Dibakar Bhattacharyya, Ph.D., and Rollie Mills, a Ph.D. student in his lab at the University of Kentucky, have assembled a team of scientists to create a medical face mask membrane that can collect and inactivate the SARS-CoV-2 spike protein upon contact.
Bhattacharyya, better known by his friends and coworkers as “DB,” and other UK collaborators from several academic fields were given funding by the National Science Foundation (NSF) to produce the materials at the start of the COVID-19 pandemic in 2020. On May 24, 2022, their research was published in the Communications Materials issue of Nature magazine.
Spike proteins on SARS-CoV-2 enable the virus to penetrate host cells after it has already entered the body. The group created a membrane with proteolytic enzymes that bind to the protein spikes and render them inactive.
“This new material can filter out the virus like the N95 mask does, but also includes antiviral enzymes that completely deactivate it. This innovation is another layer of protection against SARS-CoV-2 that can help prevent the virus from spreading,” said DB, the director of UK’s Center of Membrane Sciences. “It’s promising to the development of new products that can protect against SARS-CoV-2 and a number of other human pathogenic viruses.”

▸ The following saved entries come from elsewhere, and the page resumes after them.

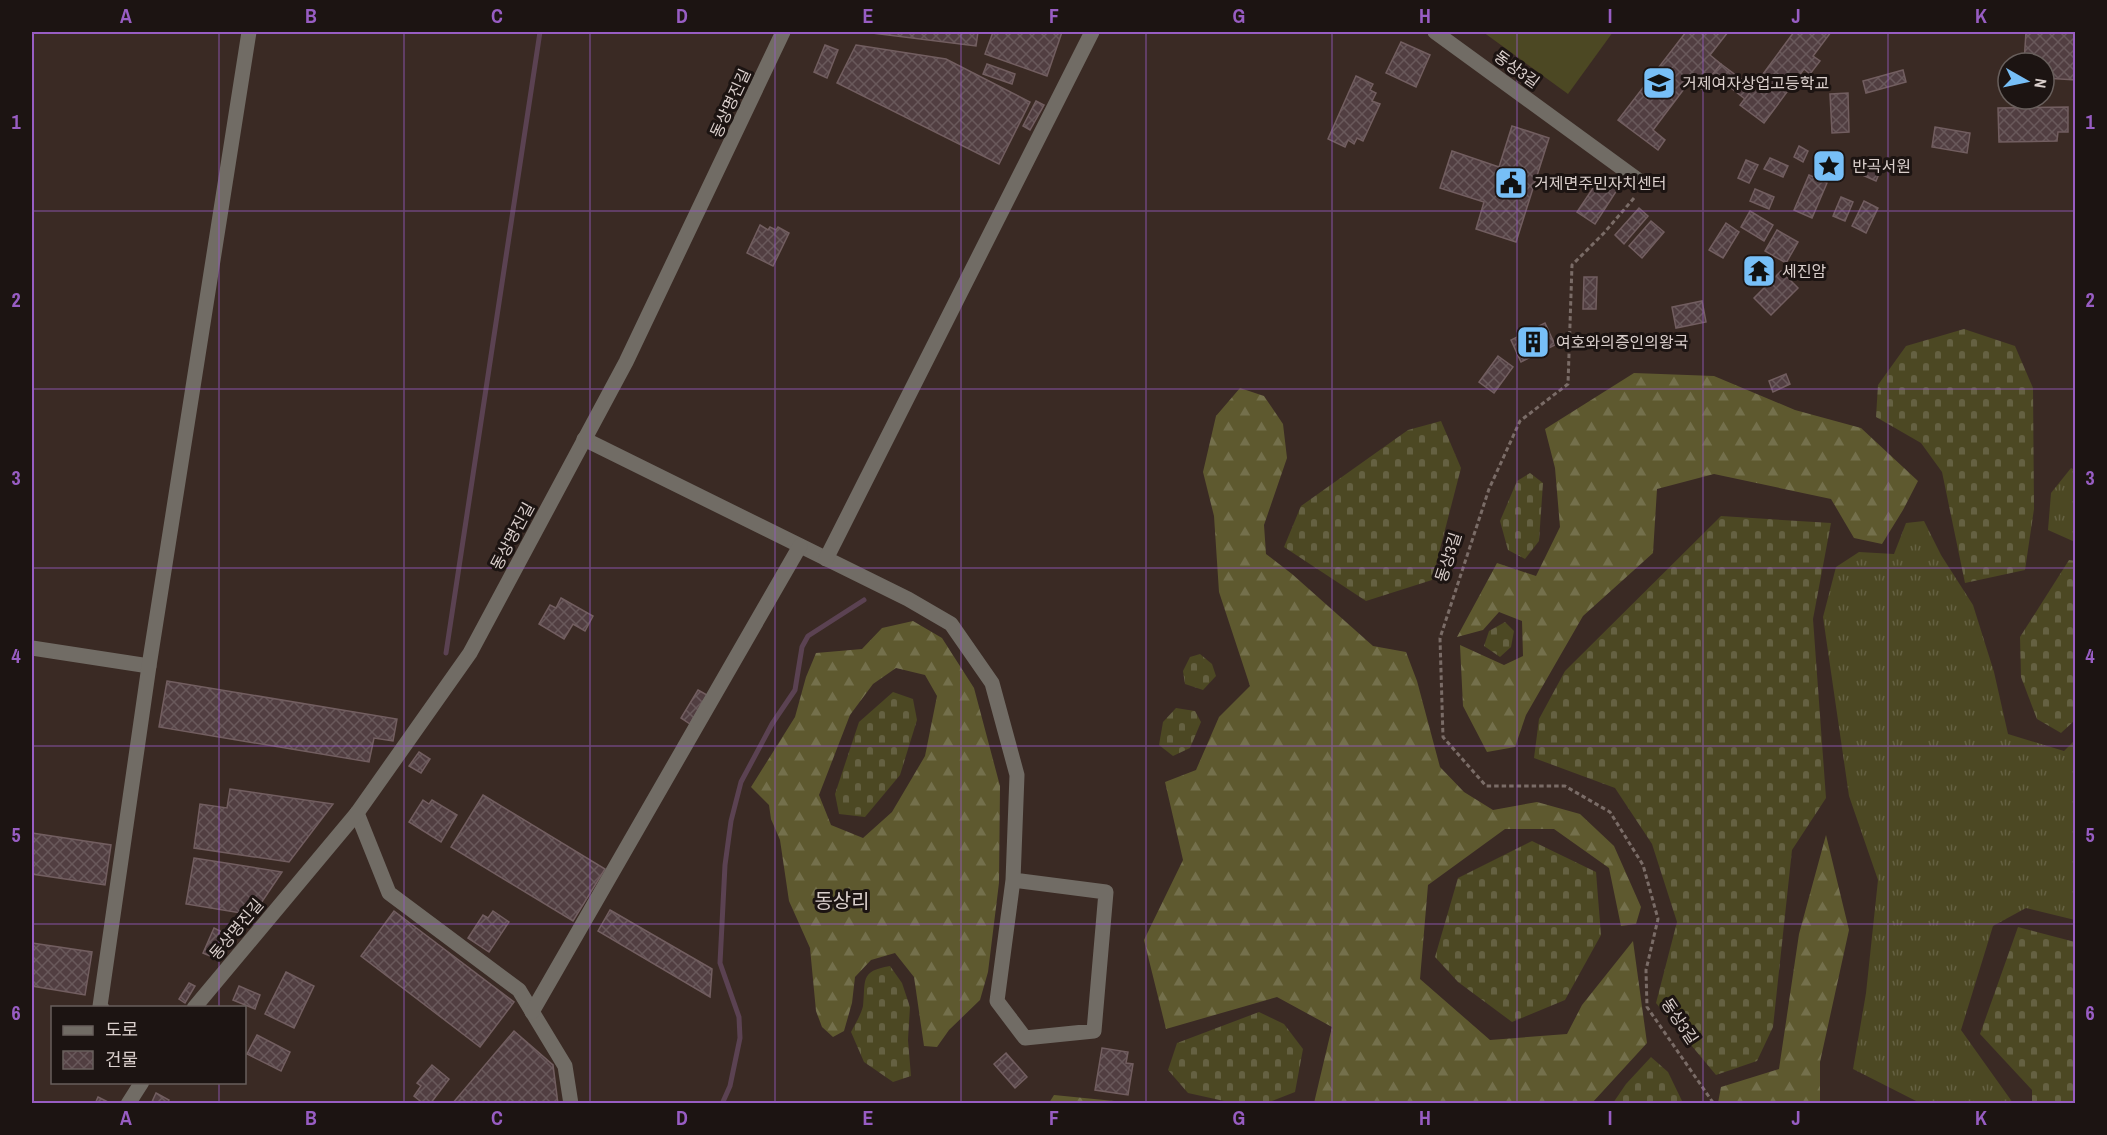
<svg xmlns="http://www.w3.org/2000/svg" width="2107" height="1135" font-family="'Archivo Narrow','Noto Sans KR',sans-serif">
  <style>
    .grass { fill: url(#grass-tufts) }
    .forest { fill: url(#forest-firs); fill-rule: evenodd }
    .cemetery { fill: url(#cemetery-stones) }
    .pitch { fill: #4c4823 }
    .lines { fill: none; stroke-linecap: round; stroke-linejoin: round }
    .stream { stroke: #5b4252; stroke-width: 5 }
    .building { fill: url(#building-cross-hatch); stroke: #725e60; stroke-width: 1.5 }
    .path { stroke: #7a6c67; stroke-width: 3; stroke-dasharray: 4.5 3; stroke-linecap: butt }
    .minor { stroke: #716c65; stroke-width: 15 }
    .grid { fill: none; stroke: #985dc3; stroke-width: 1.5; stroke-opacity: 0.55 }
    .labels { text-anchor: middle; stroke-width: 6; stroke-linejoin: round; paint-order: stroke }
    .street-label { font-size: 16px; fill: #dacfcc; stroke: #1c1412 }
    .poi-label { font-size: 16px; fill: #dacfcc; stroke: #1c1412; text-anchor: start }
    .quarter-label { font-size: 20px; fill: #dacfcc; stroke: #1c1412 }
    .neatline { fill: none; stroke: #985dc3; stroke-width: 2 }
    .grid-label { font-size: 20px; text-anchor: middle; font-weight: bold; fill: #985dc3 }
  </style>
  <defs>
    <pattern id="grass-tufts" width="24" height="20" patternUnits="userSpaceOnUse" patternTransform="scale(1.5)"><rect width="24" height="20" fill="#4c4823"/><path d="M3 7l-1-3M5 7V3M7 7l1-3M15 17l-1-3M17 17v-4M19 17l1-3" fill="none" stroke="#656142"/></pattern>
    <pattern id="forest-firs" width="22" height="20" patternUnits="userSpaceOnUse" patternTransform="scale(1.5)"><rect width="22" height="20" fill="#5e592f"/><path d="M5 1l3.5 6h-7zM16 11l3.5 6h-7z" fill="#74704c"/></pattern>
    <pattern id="cemetery-stones" width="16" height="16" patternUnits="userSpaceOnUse" patternTransform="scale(1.5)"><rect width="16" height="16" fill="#4c4823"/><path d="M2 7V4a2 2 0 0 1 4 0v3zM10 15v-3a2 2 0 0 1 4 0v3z" fill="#656142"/></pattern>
    <pattern id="building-cross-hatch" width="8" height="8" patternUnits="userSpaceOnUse" patternTransform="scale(1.5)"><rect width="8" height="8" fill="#513e41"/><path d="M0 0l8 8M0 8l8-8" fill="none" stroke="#69595b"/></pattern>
  </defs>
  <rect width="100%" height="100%" fill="#3a2a24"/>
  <!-- grass -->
  <g class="grass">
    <polygon points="2071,468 2075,470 2075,542 2048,530 2051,493"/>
    <polygon points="1924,521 1941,555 1973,605 1994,672 2008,734 2064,751 2075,740 2075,920 2026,908 1993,926 1961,1030 2013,1103 1920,1103 1853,1069 1866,993 1878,880 1849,796 1823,617 1836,567 1859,552 1894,554 1906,523"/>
  </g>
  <!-- forest -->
  <g class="forest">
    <polygon points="1634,373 1714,376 1795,410 1861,428 1918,481 1903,510 1882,544 1854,538 1831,499 1714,474 1657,489 1653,553 1583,616 1526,715 1515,747 1487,752 1463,706 1460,645 1504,665 1523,656 1522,621 1499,612 1483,630 1457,637 1497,563 1536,576 1560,527 1555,468 1545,429"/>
    <polygon points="1240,388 1264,396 1283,424 1287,458 1264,525 1266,554 1292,574 1373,646 1406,652 1417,681 1440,767 1464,792 1493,810 1537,802 1580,814 1614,846 1641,907 1636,924 1621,926 1609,868 1554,829 1505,829 1428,885 1420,979 1490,1040 1567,1034 1582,1005 1633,941 1647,1043 1592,1103 1314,1103 1332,1027 1277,997 1166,1029 1144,940 1183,860 1165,782 1196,770 1219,717 1250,686 1219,592 1214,516 1203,472 1216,416"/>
    <path d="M913 621 942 638 974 688 1000 786 999 883 988 972 980 1000 949 1030 937 1047 924 1046 914 977 895 953 871 960 855 977 852 1003 844 1031 833 1037 822 1027 816 1011 810 948 789 901 780 840 771 819 769 805 751 787 795 717 806 677 816 653 862 649 882 628ZM896 668 925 675 937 696 925 756 892 812 863 838 831 825 819 795 850 715 873 684Z"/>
    <polygon points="1826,835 1849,930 1820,1062 1820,1103 1718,1103 1721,1087 1779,1069 1799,934"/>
    <polygon points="1054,1095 1134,1103 1049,1103"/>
  </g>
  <!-- cemetery -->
  <g class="cemetery">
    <polygon points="1964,329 2015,346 2033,388 2034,509 2025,570 1965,583 1942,472 1921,443 1876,417 1878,385 1906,346"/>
    <polygon points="1441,421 1461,468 1432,580 1366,601 1284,547 1301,506 1408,430"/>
    <polygon points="1530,473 1543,483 1539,541 1525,559 1508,550 1500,521 1517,481"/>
    <polygon points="1721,516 1831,523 1813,619 1826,798 1792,850 1773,1027 1757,1061 1716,1075 1656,1003 1677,922 1652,844 1615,788 1534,758 1539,719 1565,671"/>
    <polygon points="2069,560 2076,561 2075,720 2061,733 2037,719 2021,677 2020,637"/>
    <polygon points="1505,622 1514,631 1511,647 1500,657 1484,646 1489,631"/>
    <polygon points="1200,654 1212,664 1216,676 1203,690 1185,684 1183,671 1190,657"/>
    <polygon points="893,692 913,699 917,720 900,775 865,817 839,814 835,794 859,722"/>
    <polygon points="1176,708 1195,711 1201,722 1190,748 1173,756 1159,745 1163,722"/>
    <polygon points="1532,841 1596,872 1601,935 1565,1000 1512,1022 1458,982 1435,957 1458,878"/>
    <polygon points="2018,927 2075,942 2075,1103 2032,1103 2032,1090 1980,1034"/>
    <path d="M890 966 902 983 910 1007 908 1040 911 1076 893 1082 864 1062 851 1032C855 1024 861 1015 863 1006 866 981 859 971 890 966Z"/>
    <polygon points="1259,1012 1284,1024 1303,1049 1295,1092 1267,1103 1233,1103 1188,1093 1168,1070 1177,1043"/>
    <polygon points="1651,1057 1668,1072 1683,1103 1613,1103 1626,1084"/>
  </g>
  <!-- pitch -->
  <polygon class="pitch" points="1483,32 1613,32 1568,94"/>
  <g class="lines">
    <!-- stream -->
    <g class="stream">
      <polyline points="446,653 540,32"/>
      <polyline points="722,1104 730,1086 740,1038 739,1017 720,963 725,865 731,821 741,782 772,724 795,690 802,647 808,636 864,600"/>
    </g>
  </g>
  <!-- building -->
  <g class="building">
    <polygon points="864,32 978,32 976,46"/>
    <polygon points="993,32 1062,32 1047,76 985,54"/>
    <polygon points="1686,32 1728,32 1710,55 1721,64 1701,89 1690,81 1653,130 1665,140 1658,150 1618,120"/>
    <polygon points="1794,32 1831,32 1813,56 1820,61 1810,74 1804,69 1764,123 1740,105"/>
    <polygon points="2026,32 2076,32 2076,80 2044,78 2044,63 2024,63"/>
    <polygon points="1401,42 1430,55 1416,87 1386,73"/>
    <polygon points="825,45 838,50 827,78 814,72"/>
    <polygon points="856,45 946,59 1030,102 999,164 837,83"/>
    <polygon points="987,64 1015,74 1012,84 983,74"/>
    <polygon points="1721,64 1753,88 1745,99 1713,74"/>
    <polygon points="1903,70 1906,82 1866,93 1863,81"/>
    <polygon points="1356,76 1373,84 1370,90 1376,93 1372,101 1380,104 1363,141 1357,138 1354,144 1348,140 1345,147 1328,139"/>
    <polygon points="1848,93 1849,132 1832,133 1830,94"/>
    <polygon points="1036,101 1044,105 1030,130 1023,126"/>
    <polygon points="2068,107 2068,132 2058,132 2057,141 1999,142 1998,108"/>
    <polygon points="1512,126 1549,138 1516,242 1476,229 1484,202 1440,188 1452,151 1499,167"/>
    <polygon points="1935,127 1970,133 1967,153 1932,147"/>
    <polygon points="1799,146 1808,151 1803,162 1794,157"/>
    <polygon points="1770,158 1788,166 1783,177 1764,169"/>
    <polygon points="1746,160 1758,165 1749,183 1738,178"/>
    <polygon points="1863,161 1881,169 1876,181 1858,173"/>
    <polygon points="1809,175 1827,183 1812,218 1794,210"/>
    <polygon points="1599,179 1617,190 1595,224 1577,212"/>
    <polygon points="1755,189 1774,197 1769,209 1750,201"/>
    <polygon points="1841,197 1853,202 1845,221 1833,216"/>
    <polygon points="1864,201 1878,208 1866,233 1852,226"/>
    <polygon points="1639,208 1648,216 1624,244 1615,235"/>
    <polygon points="1750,211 1773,225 1764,241 1741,227"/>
    <polygon points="1651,221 1664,232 1642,258 1629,246"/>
    <polygon points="1726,223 1739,232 1723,258 1709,250"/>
    <polygon points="760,225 768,230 770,227 776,230 778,227 789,233 773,266 747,253"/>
    <polygon points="1777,230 1798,242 1786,263 1765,251"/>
    <polygon points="1781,271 1798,288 1771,315 1754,298"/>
    <polygon points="1584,277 1597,277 1596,309 1583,309"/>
    <polygon points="1702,301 1706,322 1676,328 1672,307"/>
    <polygon points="1545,323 1555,345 1521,362 1511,340"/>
    <polygon points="1498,356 1513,367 1494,393 1479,382"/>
    <polygon points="1786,374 1790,384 1773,392 1769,381"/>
    <polygon points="561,598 593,616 585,631 573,624 564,639 539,624 550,605 556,608"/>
    <polygon points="167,681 397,719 393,741 374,738 369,762 159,727"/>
    <polygon points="698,690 707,695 690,724 681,718"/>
    <polygon points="419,752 430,759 421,773 409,766"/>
    <polygon points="230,789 333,804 289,862 194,848 200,804 227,808"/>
    <polygon points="483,795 605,869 573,921 451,847"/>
    <polygon points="423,800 429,804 432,800 457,815 441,842 409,822"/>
    <polygon points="32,833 111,845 105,885 32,874"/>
    <polygon points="194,858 282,872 253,915 186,904"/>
    <polygon points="610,910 712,969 710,997 598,931"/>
    <polygon points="394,911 514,1002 480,1047 361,956"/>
    <polygon points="493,911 509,922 489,952 468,938 483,915 488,918"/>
    <polygon points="214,928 230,936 220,960 203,953"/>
    <polygon points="32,943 92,952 85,995 32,986"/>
    <polygon points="286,972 314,986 294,1028 265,1014"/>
    <polygon points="189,983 195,986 185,1003 179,999"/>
    <polygon points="239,986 260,995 255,1009 233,1000"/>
    <polygon points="514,1031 553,1065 558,1104 452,1104"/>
    <polygon points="257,1035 290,1052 281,1071 247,1054"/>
    <polygon points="1102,1048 1128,1052 1126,1063 1133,1064 1128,1095 1095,1090"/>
    <polygon points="1006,1053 1027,1077 1015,1088 994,1064"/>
    <polygon points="432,1065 449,1079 430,1104 424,1104 414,1096 421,1086 417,1083"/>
    <polygon points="156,1093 169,1100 167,1104 151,1104"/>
    <polygon points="98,1097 110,1103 109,1104 95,1104"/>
  </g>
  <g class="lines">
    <!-- path -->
    <polyline class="path" points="1634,198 1604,233 1572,265 1568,384 1520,421 1489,489 1440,638 1443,737 1486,786 1565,786 1610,812 1643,865 1658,919 1646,970 1647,1007 1714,1104"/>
    <!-- minor -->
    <g class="minor">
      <polyline points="1435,32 1645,185"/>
      <polyline points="584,439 908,599 951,624 992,683 1017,775 1013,880 997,1001 1025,1038 1094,1031 1106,892 1013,880"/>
      <polyline points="826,559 1092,32"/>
      <polyline points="32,648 149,666"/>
      <polyline points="357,813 389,893 519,990 565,1066 571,1104"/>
      <polyline points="102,1008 100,1006 149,666 249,32"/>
      <polyline points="194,1008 357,813 470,653 626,362 783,32"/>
      <polyline points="532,1012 800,546"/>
      <polyline points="128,1104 142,1082"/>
    </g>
  </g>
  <!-- grid -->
  <path class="grid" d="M219 32V1008M404 32V1104M590 32V1104M775 32V1104M961 32V1104M1146 32V1104M1332 32V1104M1517 32V1104M1703 32V1104M1888 32V1104M32 211H2076M32 389H2076M32 568H2076M32 746H2076M32 924H2076M219 1082V1104"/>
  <!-- icons -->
  <defs>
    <symbol id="school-square" viewBox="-11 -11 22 22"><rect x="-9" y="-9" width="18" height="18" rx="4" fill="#77bff7" stroke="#1c1412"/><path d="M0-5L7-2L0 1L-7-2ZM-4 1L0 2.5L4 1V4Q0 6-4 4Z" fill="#111"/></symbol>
    <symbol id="sight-square" viewBox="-11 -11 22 22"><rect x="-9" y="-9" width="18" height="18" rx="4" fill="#77bff7" stroke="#1c1412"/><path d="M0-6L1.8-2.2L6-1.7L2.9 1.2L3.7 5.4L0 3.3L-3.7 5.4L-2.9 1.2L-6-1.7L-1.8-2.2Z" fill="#111"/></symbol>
    <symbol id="civic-square" viewBox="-11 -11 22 22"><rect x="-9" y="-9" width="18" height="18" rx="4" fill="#77bff7" stroke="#1c1412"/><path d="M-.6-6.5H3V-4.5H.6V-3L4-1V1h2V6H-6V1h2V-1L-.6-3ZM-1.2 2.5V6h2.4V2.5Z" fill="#111"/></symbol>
    <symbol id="temple-square" viewBox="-11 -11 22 22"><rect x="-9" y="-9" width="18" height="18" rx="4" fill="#77bff7" stroke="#1c1412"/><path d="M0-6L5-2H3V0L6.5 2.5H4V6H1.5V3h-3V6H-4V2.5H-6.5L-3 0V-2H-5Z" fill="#111"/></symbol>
    <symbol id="building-square" viewBox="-11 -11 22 22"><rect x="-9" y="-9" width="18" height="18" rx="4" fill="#77bff7" stroke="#1c1412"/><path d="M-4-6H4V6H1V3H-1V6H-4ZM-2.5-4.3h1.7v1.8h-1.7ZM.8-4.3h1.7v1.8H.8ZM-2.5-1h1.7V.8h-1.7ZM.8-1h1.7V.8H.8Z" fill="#111"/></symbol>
  </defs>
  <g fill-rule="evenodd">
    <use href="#school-square" x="1640" y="64" width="38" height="38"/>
    <use href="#sight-square" x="1810" y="147" width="38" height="38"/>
    <use href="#civic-square" x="1492" y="164" width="38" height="38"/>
    <use href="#temple-square" x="1740" y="252" width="38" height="38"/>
    <use href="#building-square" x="1514" y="323" width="38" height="38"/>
  </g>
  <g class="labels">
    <!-- street labels -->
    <g class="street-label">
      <text transform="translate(1517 69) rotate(36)" y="6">동상3길</text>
      <text transform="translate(730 103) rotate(-65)" y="6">동상명진길</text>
      <text transform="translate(512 536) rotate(-62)" y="6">동상명진길</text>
      <text transform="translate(1448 557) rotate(-72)" y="6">동상3길</text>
      <text transform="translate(236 929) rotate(-50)" y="6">동상명진길</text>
      <text transform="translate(1680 1021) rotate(56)" y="6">동상3길</text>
    </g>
    <!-- poi labels -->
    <g class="poi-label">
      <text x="1682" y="89">거제여자상업고등학교</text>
      <text x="1852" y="172">반곡서원</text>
      <text x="1534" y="189">거제면주민자치센터</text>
      <text x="1782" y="277">세진암</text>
      <text x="1556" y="348">여호와의증인의왕국</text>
    </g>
    <!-- quarter labels -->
    <g class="quarter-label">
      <text x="842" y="908">동상리</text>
    </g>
  </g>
  <!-- border -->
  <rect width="2107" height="1135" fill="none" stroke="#1c1412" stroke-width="66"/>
  <!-- legend -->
  <rect x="51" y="1006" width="195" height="78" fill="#1c1412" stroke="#685f5c" stroke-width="1.5"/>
  <rect x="63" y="1026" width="30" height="9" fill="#716c65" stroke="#685f5c" stroke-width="1.5"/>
  <text x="105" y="1036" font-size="18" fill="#dacfcc">도로</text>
  <rect x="63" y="1051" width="30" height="18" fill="url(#building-cross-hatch)" stroke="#685f5c" stroke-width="1.5"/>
  <text x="105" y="1066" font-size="18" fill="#dacfcc">건물</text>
  <!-- north arrow -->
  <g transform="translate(2026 81) rotate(99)"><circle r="28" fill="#1c1412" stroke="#685f5c" stroke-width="1.5"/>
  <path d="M0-4.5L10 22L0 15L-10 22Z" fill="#77bff7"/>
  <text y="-9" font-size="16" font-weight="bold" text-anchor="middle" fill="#dacfcc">N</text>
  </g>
  <rect x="33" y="33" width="2041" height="1069" class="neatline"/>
  <g class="grid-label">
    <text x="126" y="23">A</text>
    <text x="311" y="23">B</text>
    <text x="497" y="23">C</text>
    <text x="682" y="23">D</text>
    <text x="868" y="23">E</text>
    <text x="1054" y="23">F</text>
    <text x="1239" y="23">G</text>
    <text x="1425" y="23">H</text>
    <text x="1610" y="23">I</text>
    <text x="1796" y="23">J</text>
    <text x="1981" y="23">K</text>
    <text x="16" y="129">1</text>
    <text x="2090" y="129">1</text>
    <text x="16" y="307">2</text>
    <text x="2090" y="307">2</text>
    <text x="16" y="485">3</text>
    <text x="2090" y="485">3</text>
    <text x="16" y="663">4</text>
    <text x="2090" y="663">4</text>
    <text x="16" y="842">5</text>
    <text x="2090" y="842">5</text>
    <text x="16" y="1020">6</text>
    <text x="2090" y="1020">6</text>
    <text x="126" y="1125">A</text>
    <text x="311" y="1125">B</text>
    <text x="497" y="1125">C</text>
    <text x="682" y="1125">D</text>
    <text x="868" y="1125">E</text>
    <text x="1054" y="1125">F</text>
    <text x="1239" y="1125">G</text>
    <text x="1425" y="1125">H</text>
    <text x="1610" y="1125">I</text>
    <text x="1796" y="1125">J</text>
    <text x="1981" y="1125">K</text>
  </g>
</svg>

J. Todd Hastings, Ph.D., Thomas Dziubla, Ph.D., and Kevin Baldridge, Ph.D., from the College of Engineering; Yinan Wei, Ph.D., a former professor from the Department of Chemistry in the College of Arts and Sciences; and Lou Hersh, Ph.D., from the Department of Molecular and Cellular Biochemistry in the College of Medicine made up DB’s team.
Rollie Mills, a doctorate candidate in the College of Engineering, was the project’s primary author and an NSF Graduate Fellow. Other major contributors included undergraduates Ronald Vogler, Matthew Bernard, and Jacob Concolino.
This new material can filter out the virus like the N95 mask does, but also includes antiviral enzymes that completely deactivate it. This innovation is another layer of protection against SARS-CoV-2 that can help prevent the virus from spreading. It’s promising to the development of new products that can protect against SARS-CoV-2 and a number of other human pathogenic viruses.Dibakar Bhattacharyya
The membrane was created by the team and manufactured as a result of an ongoing partnership with a significant membrane manufacturer. Then, it was put to the test using synthetic particles with immobilized SARS-CoV-2 spike proteins.
The substance had the ability to destroy the spike proteins within 30 seconds of contact, in addition to filtering out aerosols the size of coronaviruses.
According to the study, the membrane could filter at least 95% of airborne particles and offered protection above the Occupational Safety and Health Administration’s threshold for N95 masks.
“These membranes have been proven to be a promising system of advancement toward the new generation of respiratory face masks and enclosed-environment filters that can significantly reduce coronavirus transmission by virus protein deactivation and enhanced aerosol particle capture,” the study reports.
The new membrane expands on the National Institute of Environmental Health Sciences (NIEHS) and NSF-funded activities carried out at the center that resulted in the development of several functionalized membranes for environmental remediation. Functionalized membranes offer further advantages over passive membranes by selectively binding or deactivating unwanted particles like viruses.